Muchas mujeres trabajaban en condiciones muy duras, y otras se veían obligadas a la prostitución simplemente para sobrevivir.
Con el tiempo, las cosas cambiaron. Las leyes permitieron el acceso a la educación y al voto, el trabajo remunerado dejó de ser exclusivo de los hombres, y las mujeres comenzaron a tener más autonomía sobre su cuerpo, su tiempo y sus decisiones.Hoy tenemos oportunidades que antes simplemente no existían, y esa es una conquista real.
Hay mujeres que encuentran sentido en una carrera profesional. Hay mujeres que encuentran sentido en su familia. Hay mujeres que quieren ambas cosas.

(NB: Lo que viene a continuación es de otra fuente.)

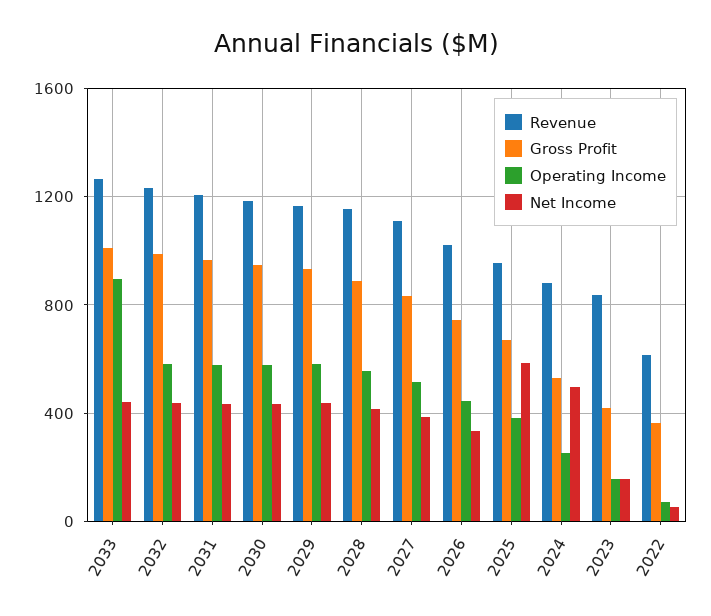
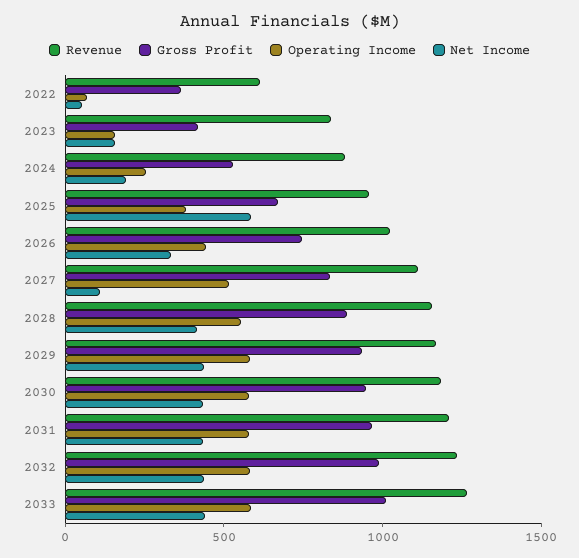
Operating Income, 2033: 900 -> 600
Net Income, 2027: 400 -> 100
Net Income, 2024: 500 -> 200

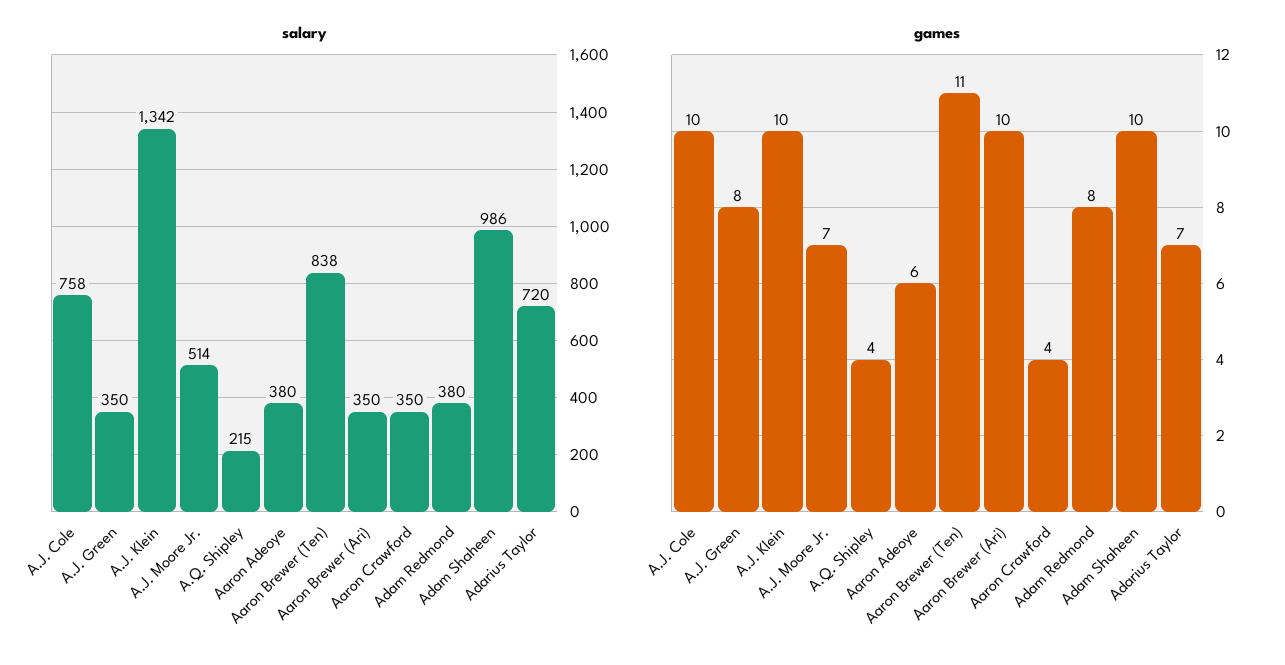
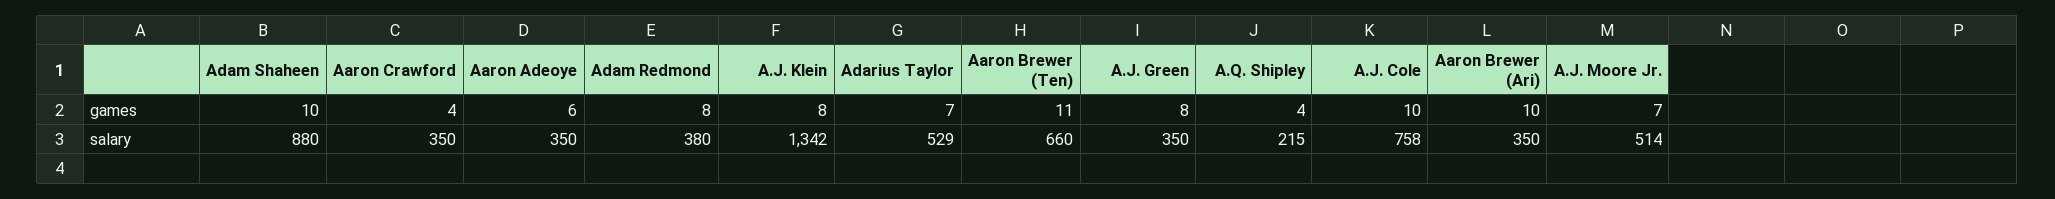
salary, Aaron Adeoye: 380 -> 350
salary, Aaron Brewer (Ten): 838 -> 660
salary, Adam Shaheen: 986 -> 880
salary, Adarius Taylor: 720 -> 529
games, A.J. Klein: 10 -> 8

No creo que sea machista que una mujer quiera cuidar de su marido o de sus hijos. Para muchas personas la familia es el centro de la vida, y eso no debería verse como algo inferior.
También creo que el feminismo pierde el rumbo cuando se convierte en una guerra contra los hombres.
Un feminismo que solo se dedica a culpar o a demonizar a los hombres termina volviéndose algo enfermo. Hombres y mujeres no son enemigos. La vida real está hecha de relaciones, afecto, deseo, conflictos y cooperación entre ambos.
Muchas mujeres siguen siendo víctimas de violencia, explotación o desapariciones, ya sea por clientes, agencias, proxenetas o incluso por parejas.
No todas las historias de independencia se cumplen: todavía hay riesgos reales y dolorosos que la sociedad no suele reconocer.
Por eso, cuando llega el 8 de marzo, a veces pienso que la verdadera cuestión no es quién tiene razón en los debates ideológicos.
La verdadera cuestión es algo mucho más sencillo: que las mujeres tengan oportunidades reales y libertad para decidir su propia vida, sin que nadie les diga cuál debería ser su papel.